* **Aim**
Exactly reproduce each record listed below.

* **Data entries**
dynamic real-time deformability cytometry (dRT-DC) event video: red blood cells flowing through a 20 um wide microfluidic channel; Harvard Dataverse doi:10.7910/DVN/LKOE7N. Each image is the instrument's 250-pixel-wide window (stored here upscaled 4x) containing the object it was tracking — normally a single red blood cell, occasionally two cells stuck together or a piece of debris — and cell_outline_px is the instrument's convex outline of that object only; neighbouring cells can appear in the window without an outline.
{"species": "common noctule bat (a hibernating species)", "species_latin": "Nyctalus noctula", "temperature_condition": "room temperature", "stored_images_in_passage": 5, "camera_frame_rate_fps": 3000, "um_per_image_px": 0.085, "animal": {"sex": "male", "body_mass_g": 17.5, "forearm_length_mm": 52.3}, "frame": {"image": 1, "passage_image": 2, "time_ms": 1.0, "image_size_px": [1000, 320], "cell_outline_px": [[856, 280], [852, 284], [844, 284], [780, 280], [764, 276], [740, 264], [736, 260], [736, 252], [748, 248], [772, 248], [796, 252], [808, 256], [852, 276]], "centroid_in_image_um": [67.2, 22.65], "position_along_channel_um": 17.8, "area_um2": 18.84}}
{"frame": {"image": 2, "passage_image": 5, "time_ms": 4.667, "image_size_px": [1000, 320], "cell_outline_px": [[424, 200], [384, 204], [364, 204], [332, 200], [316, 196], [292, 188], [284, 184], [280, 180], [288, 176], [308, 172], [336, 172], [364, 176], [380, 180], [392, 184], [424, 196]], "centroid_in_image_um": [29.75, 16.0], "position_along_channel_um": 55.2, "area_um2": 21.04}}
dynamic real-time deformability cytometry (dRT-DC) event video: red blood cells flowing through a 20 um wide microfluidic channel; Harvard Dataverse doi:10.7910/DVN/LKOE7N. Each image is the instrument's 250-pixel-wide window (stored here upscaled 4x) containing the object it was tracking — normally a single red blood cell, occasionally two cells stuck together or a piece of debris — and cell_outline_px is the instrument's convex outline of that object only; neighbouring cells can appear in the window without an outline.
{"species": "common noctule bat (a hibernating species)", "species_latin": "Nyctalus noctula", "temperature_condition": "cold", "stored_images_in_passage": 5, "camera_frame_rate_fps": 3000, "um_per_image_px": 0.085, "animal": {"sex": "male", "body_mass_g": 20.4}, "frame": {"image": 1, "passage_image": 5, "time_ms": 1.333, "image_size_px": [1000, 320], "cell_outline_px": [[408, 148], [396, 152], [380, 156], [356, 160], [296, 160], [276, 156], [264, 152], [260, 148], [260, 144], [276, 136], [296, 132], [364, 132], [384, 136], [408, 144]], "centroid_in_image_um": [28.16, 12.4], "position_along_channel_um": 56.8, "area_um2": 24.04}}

* **Expected output**
dynamic real-time deformability cytometry (dRT-DC) event video: red blood cells flowing through a 20 um wide microfluidic channel; Harvard Dataverse doi:10.7910/DVN/LKOE7N. Each image is the instrument's 250-pixel-wide window (stored here upscaled 4x) containing the object it was tracking — normally a single red blood cell, occasionally two cells stuck together or a piece of debris — and cell_outline_px is the instrument's convex outline of that object only; neighbouring cells can appear in the window without an outline.
{"species": "common noctule bat (a hibernating species)", "species_latin": "Nyctalus noctula", "temperature_condition": "room temperature", "stored_images_in_passage": 5, "camera_frame_rate_fps": 3000, "um_per_image_px": 0.085, "animal": {"sex": "male", "body_mass_g": 17.5, "forearm_length_mm": 52.3}, "frame": {"image": 1, "passage_image": 2, "time_ms": 1.0, "image_size_px": [1000, 320], "cell_outline_px": [[856, 280], [852, 284], [844, 284], [780, 280], [764, 276], [740, 264], [736, 260], [736, 252], [748, 248], [772, 248], [796, 252], [808, 256], [852, 276]], "centroid_in_image_um": [67.2, 22.65], "position_along_channel_um": 17.8, "area_um2": 18.84}}
{"frame": {"image": 2, "passage_image": 5, "time_ms": 4.667, "image_size_px": [1000, 320], "cell_outline_px": [[424, 200], [384, 204], [364, 204], [332, 200], [316, 196], [292, 188], [284, 184], [280, 180], [288, 176], [308, 172], [336, 172], [364, 176], [380, 180], [392, 184], [424, 196]], "centroid_in_image_um": [29.75, 16.0], "position_along_channel_um": 55.2, "area_um2": 21.04}}
dynamic real-time deformability cytometry (dRT-DC) event video: red blood cells flowing through a 20 um wide microfluidic channel; Harvard Dataverse doi:10.7910/DVN/LKOE7N. Each image is the instrument's 250-pixel-wide window (stored here upscaled 4x) containing the object it was tracking — normally a single red blood cell, occasionally two cells stuck together or a piece of debris — and cell_outline_px is the instrument's convex outline of that object only; neighbouring cells can appear in the window without an outline.
{"species": "common noctule bat (a hibernating species)", "species_latin": "Nyctalus noctula", "temperature_condition": "cold", "stored_images_in_passage": 5, "camera_frame_rate_fps": 3000, "um_per_image_px": 0.085, "animal": {"sex": "male", "body_mass_g": 20.4}, "frame": {"image": 1, "passage_image": 5, "time_ms": 1.333, "image_size_px": [1000, 320], "cell_outline_px": [[408, 148], [396, 152], [380, 156], [356, 160], [296, 160], [276, 156], [264, 152], [260, 148], [260, 144], [276, 136], [296, 132], [364, 132], [384, 136], [408, 144]], "centroid_in_image_um": [28.16, 12.4], "position_along_channel_um": 56.8, "area_um2": 24.04}}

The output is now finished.